__Provided information__.
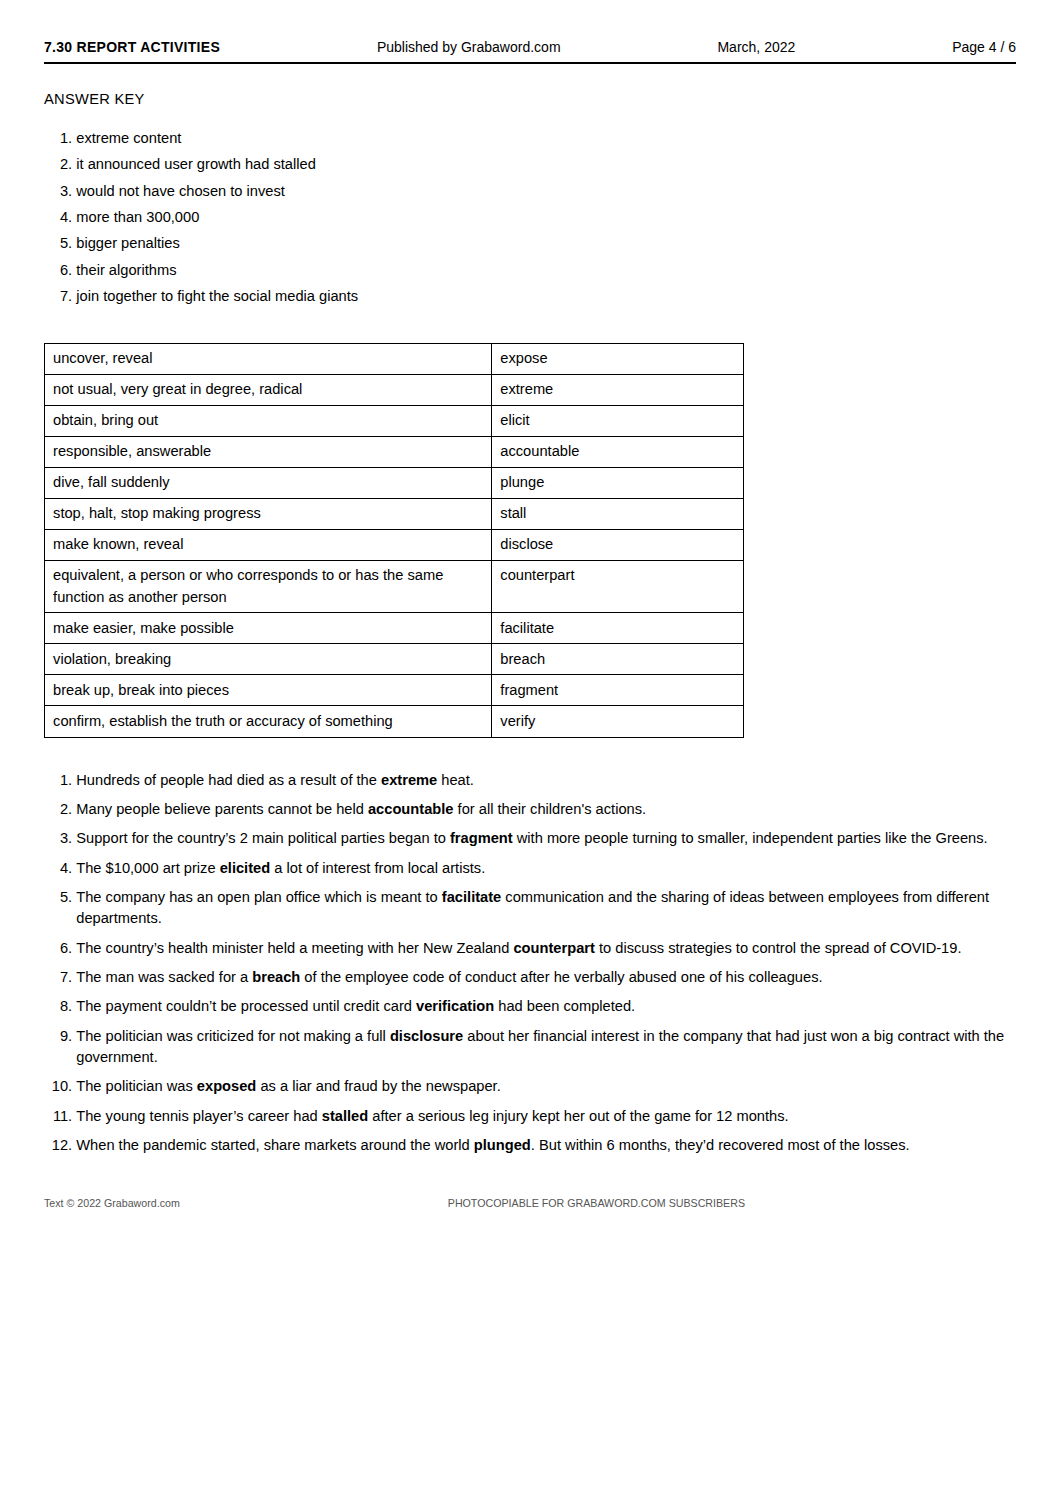7.30 REPORT ACTIVITIES Published by Grabaword.com March, 2022 Page 4 / 6
ANSWER KEY
extreme content
it announced user growth had stalled
would not have chosen to invest
more than 300,000
bigger penalties
their algorithms
join together to fight the social media giants
| uncover, reveal | expose |
| not usual, very great in degree, radical | extreme |
| obtain, bring out | elicit |
| responsible, answerable | accountable |
| dive, fall suddenly | plunge |
| stop, halt, stop making progress | stall |
| make known, reveal | disclose |
| equivalent, a person or who corresponds to or has the same function as another person | counterpart |
| make easier, make possible | facilitate |
| violation, breaking | breach |
| break up, break into pieces | fragment |
| confirm, establish the truth or accuracy of something | verify |
Hundreds of people had died as a result of the extreme heat.
Many people believe parents cannot be held accountable for all their children's actions.
Support for the country’s 2 main political parties began to fragment with more people turning to smaller, independent parties like the Greens.
The $10,000 art prize elicited a lot of interest from local artists.
The company has an open plan office which is meant to facilitate communication and the sharing of ideas between employees from different departments.
The country’s health minister held a meeting with her New Zealand counterpart to discuss strategies to control the spread of COVID-19.
The man was sacked for a breach of the employee code of conduct after he verbally abused one of his colleagues.
The payment couldn’t be processed until credit card verification had been completed.
The politician was criticized for not making a full disclosure about her financial interest in the company that had just won a big contract with the government.
The politician was exposed as a liar and fraud by the newspaper.
The young tennis player’s career had stalled after a serious leg injury kept her out of the game for 12 months.
When the pandemic started, share markets around the world plunged. But within 6 months, they’d recovered most of the losses.
Text © 2022 Grabaword.com PHOTOCOPIABLE FOR GRABAWORD.COM SUBSCRIBERS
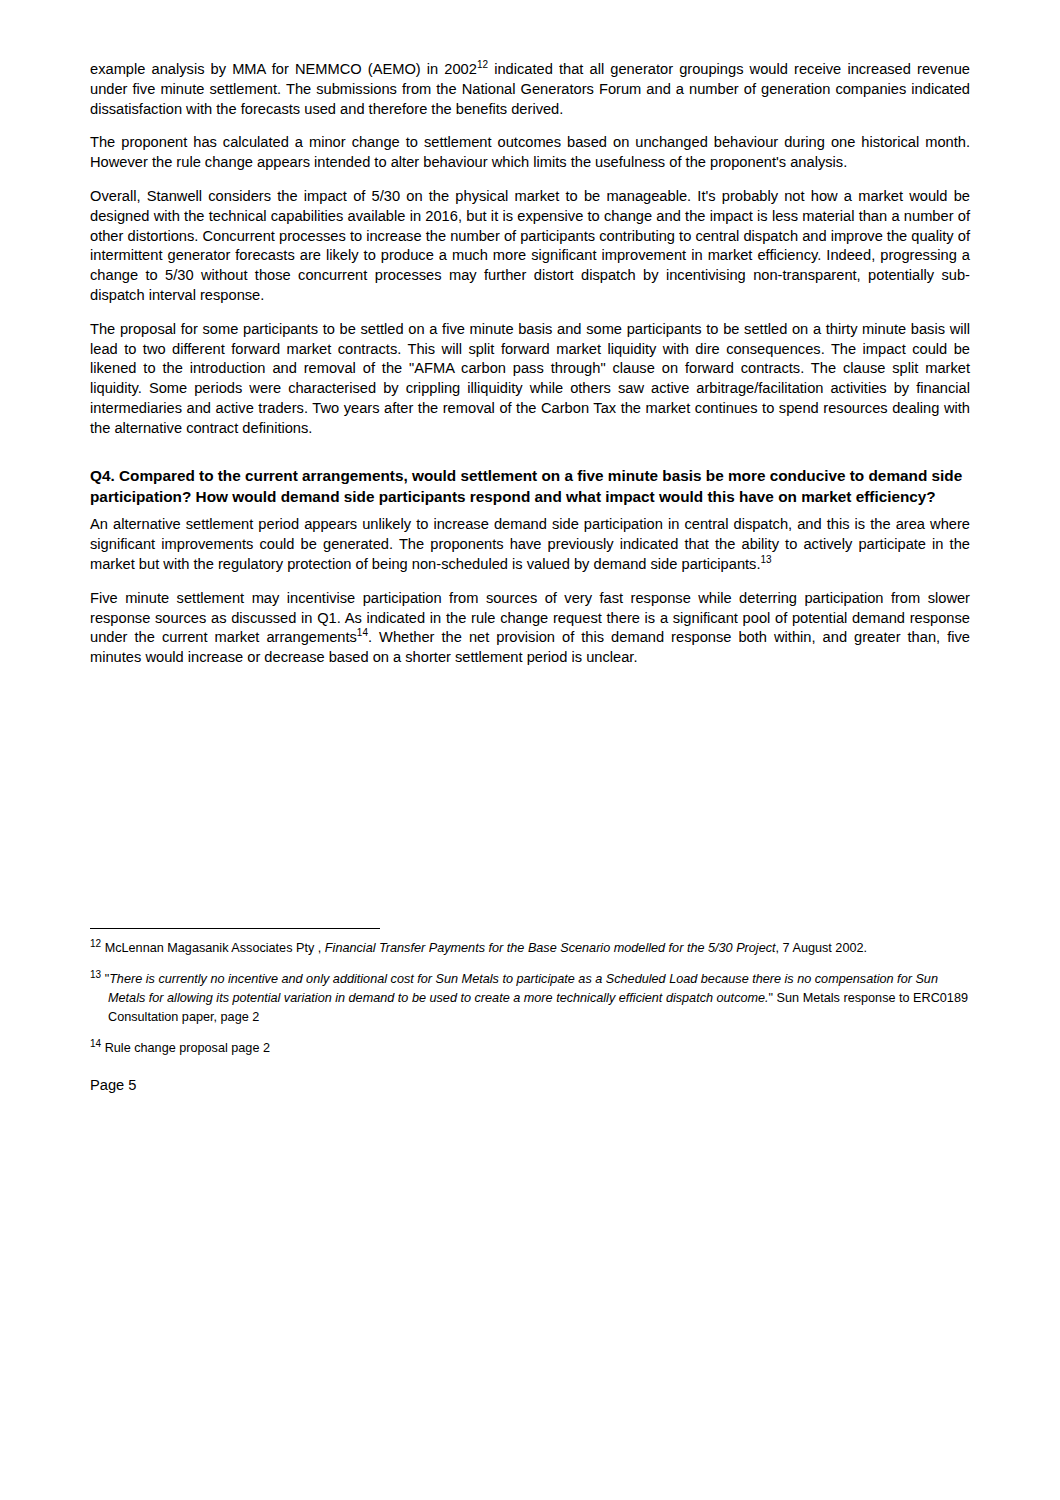example analysis by MMA for NEMMCO (AEMO) in 200212 indicated that all generator groupings would receive increased revenue under five minute settlement. The submissions from the National Generators Forum and a number of generation companies indicated dissatisfaction with the forecasts used and therefore the benefits derived.
The proponent has calculated a minor change to settlement outcomes based on unchanged behaviour during one historical month. However the rule change appears intended to alter behaviour which limits the usefulness of the proponent's analysis.
Overall, Stanwell considers the impact of 5/30 on the physical market to be manageable. It's probably not how a market would be designed with the technical capabilities available in 2016, but it is expensive to change and the impact is less material than a number of other distortions. Concurrent processes to increase the number of participants contributing to central dispatch and improve the quality of intermittent generator forecasts are likely to produce a much more significant improvement in market efficiency. Indeed, progressing a change to 5/30 without those concurrent processes may further distort dispatch by incentivising non-transparent, potentially sub-dispatch interval response.
The proposal for some participants to be settled on a five minute basis and some participants to be settled on a thirty minute basis will lead to two different forward market contracts. This will split forward market liquidity with dire consequences. The impact could be likened to the introduction and removal of the "AFMA carbon pass through" clause on forward contracts. The clause split market liquidity. Some periods were characterised by crippling illiquidity while others saw active arbitrage/facilitation activities by financial intermediaries and active traders. Two years after the removal of the Carbon Tax the market continues to spend resources dealing with the alternative contract definitions.
Q4. Compared to the current arrangements, would settlement on a five minute basis be more conducive to demand side participation? How would demand side participants respond and what impact would this have on market efficiency?
An alternative settlement period appears unlikely to increase demand side participation in central dispatch, and this is the area where significant improvements could be generated. The proponents have previously indicated that the ability to actively participate in the market but with the regulatory protection of being non-scheduled is valued by demand side participants.13
Five minute settlement may incentivise participation from sources of very fast response while deterring participation from slower response sources as discussed in Q1. As indicated in the rule change request there is a significant pool of potential demand response under the current market arrangements14. Whether the net provision of this demand response both within, and greater than, five minutes would increase or decrease based on a shorter settlement period is unclear.
12 McLennan Magasanik Associates Pty , Financial Transfer Payments for the Base Scenario modelled for the 5/30 Project, 7 August 2002.
13 "There is currently no incentive and only additional cost for Sun Metals to participate as a Scheduled Load because there is no compensation for Sun Metals for allowing its potential variation in demand to be used to create a more technically efficient dispatch outcome." Sun Metals response to ERC0189 Consultation paper, page 2
14 Rule change proposal page 2
Page 5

__Assignment__. Give again the stretch of lines above from the one with "The man was" through the one with "Overall, Stanwell considers", both ends kept, and copy no pictures.

__Expected output__.
The man was sacked for a breach of the employee code of conduct after he verbally abused one of his colleagues.
The payment couldn’t be processed until credit card verification had been completed.
The politician was criticized for not making a full disclosure about her financial interest in the company that had just won a big contract with the government.
The politician was exposed as a liar and fraud by the newspaper.
The young tennis player’s career had stalled after a serious leg injury kept her out of the game for 12 months.
When the pandemic started, share markets around the world plunged. But within 6 months, they’d recovered most of the losses.
Text © 2022 Grabaword.com PHOTOCOPIABLE FOR GRABAWORD.COM SUBSCRIBERS
example analysis by MMA for NEMMCO (AEMO) in 200212 indicated that all generator groupings would receive increased revenue under five minute settlement. The submissions from the National Generators Forum and a number of generation companies indicated dissatisfaction with the forecasts used and therefore the benefits derived.
The proponent has calculated a minor change to settlement outcomes based on unchanged behaviour during one historical month. However the rule change appears intended to alter behaviour which limits the usefulness of the proponent's analysis.
Overall, Stanwell considers the impact of 5/30 on the physical market to be manageable. It's probably not how a market would be designed with the technical capabilities available in 2016, but it is expensive to change and the impact is less material than a number of other distortions. Concurrent processes to increase the number of participants contributing to central dispatch and improve the quality of intermittent generator forecasts are likely to produce a much more significant improvement in market efficiency. Indeed, progressing a change to 5/30 without those concurrent processes may further distort dispatch by incentivising non-transparent, potentially sub-dispatch interval response.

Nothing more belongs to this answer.